Being an England fan at the latter stages of World Cup finals is akin to staring in through the window of a party you weren’t invited to. You can see all the fun being had by everybody there, and you can see all the talent on display and it makes you wonder “What is it that they have, that we don’t?”
With regards to England, it is a question that has been asked time and time again following multiple failures at major international tournaments. Enquiries are always held, the spotlight is always shone in many different directions and the same old questions are churned out over and over in the hope of one day finding a solution to the perennial problem. Who is to blame? How do we change things? Who has to go? Who can stay? Is the Premier League to blame?

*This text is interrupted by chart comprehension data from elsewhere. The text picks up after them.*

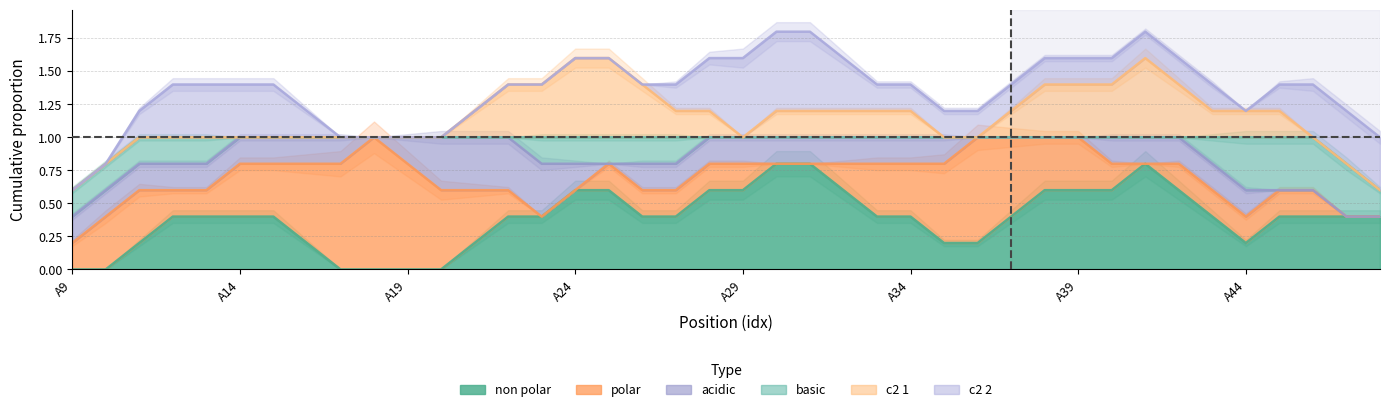

True or false: c2_2 and non_polar cross at least once.

False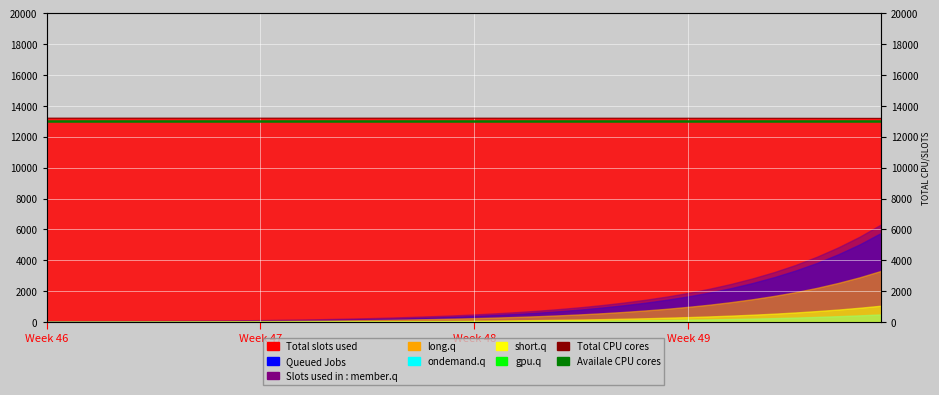

Which category has the lowest value across all series?

Week 46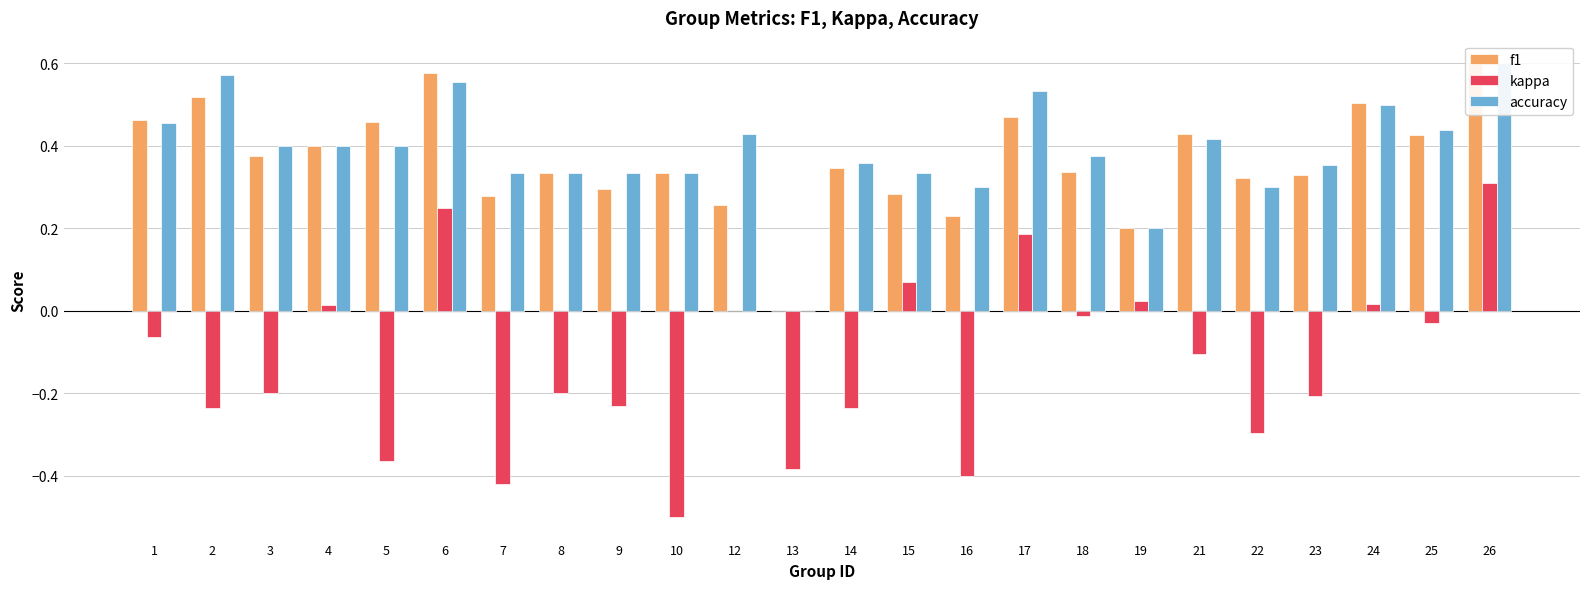

Rank the categories by f1 value from lowest to highest.

13, 19, 16, 12, 7, 15, 9, 22, 23, 8, 10, 18, 14, 3, 4, 25, 21, 5, 1, 17, 24, 2, 6, 26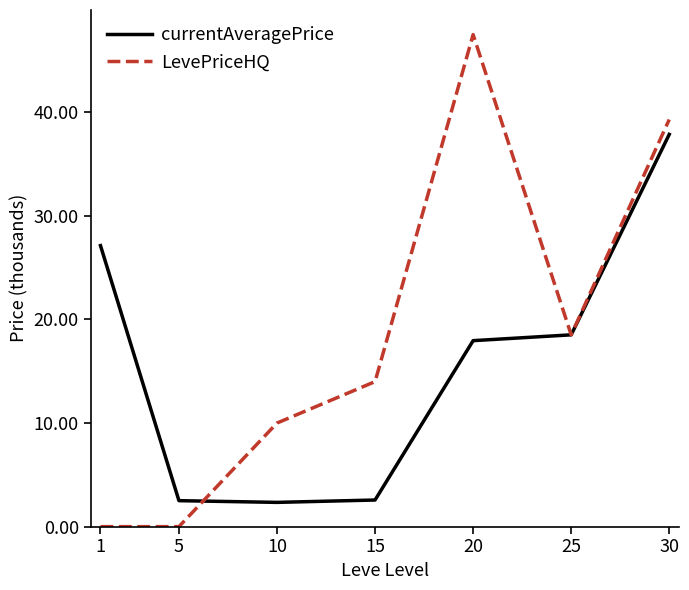

Rank the series by their maximum value, from highest to lowest.

LevePriceHQ, currentAveragePrice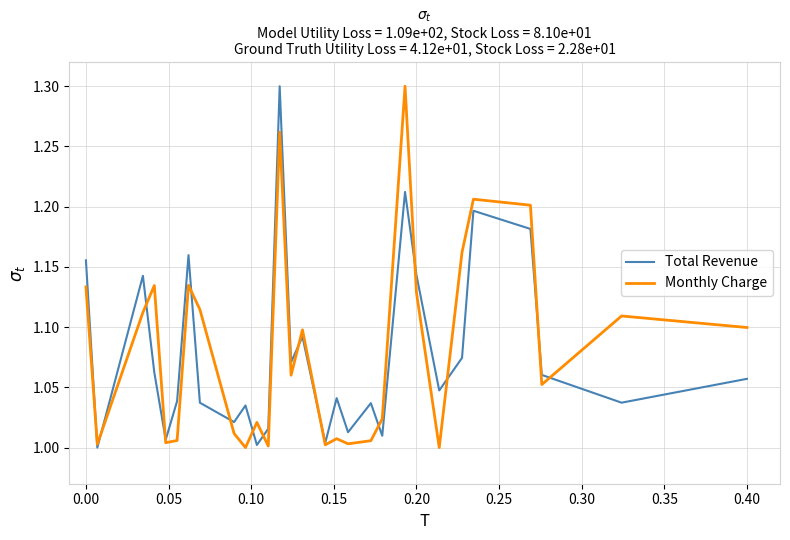

Rank the series by their maximum value, from highest to lowest.

Total Revenue, Monthly Charge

Somewhat peculiarly, despite England crashing out so early at the World Cup this summer, I genuinely believe that there were far more positives to come out of it than at some of the previous tournaments in which England have managed to somehow drag themselves through to quarter-finals.
The two games that England lost were incredibly close, and could have gone either way. Unlike in South Africa four years earlier, when England were utterly outclassed against Germany, or two years later when they were subjected to a footballing master class by Andrea Pirlo but somehow managed to cling on for penalties, there was no gulf in class this time around. In fact, against both Italy and Uruguay, England were the better side for long periods of the game. That is a moot point now I know, as England lost two games and finished bottom of the group, but there were positives to be drawn.
Firstly, Roy Hodgson had boldly gone with the younger players who had just completed such good seasons for their club sides. Nobody in their right minds would have said at the start of the 2013-14 Premier League season that Raheem Sterling, Jordan Henderson and Daniel Sturridge would have started for England in Manaus.
In years gone by, England managers have been guilty of picking players on reputation rather than form, which is why the same old players were always seemingly selected. Hodgson deserves a lot of credit for shaking things up a little.
The early interchange between the forward players, particularly Sterling, Sturridge and Danny Welbeck was at times beautiful to behold. They ran out of steam in the end, but the way they played was something we hadn’t seen in an England shirt for many a year, and it was a welcome breath of fresh air. England were actually playing football that was pleasing on the eye, and there were enough signs at least to see that there is much promise in that particular department. Again, Hodgson has to take credit for that.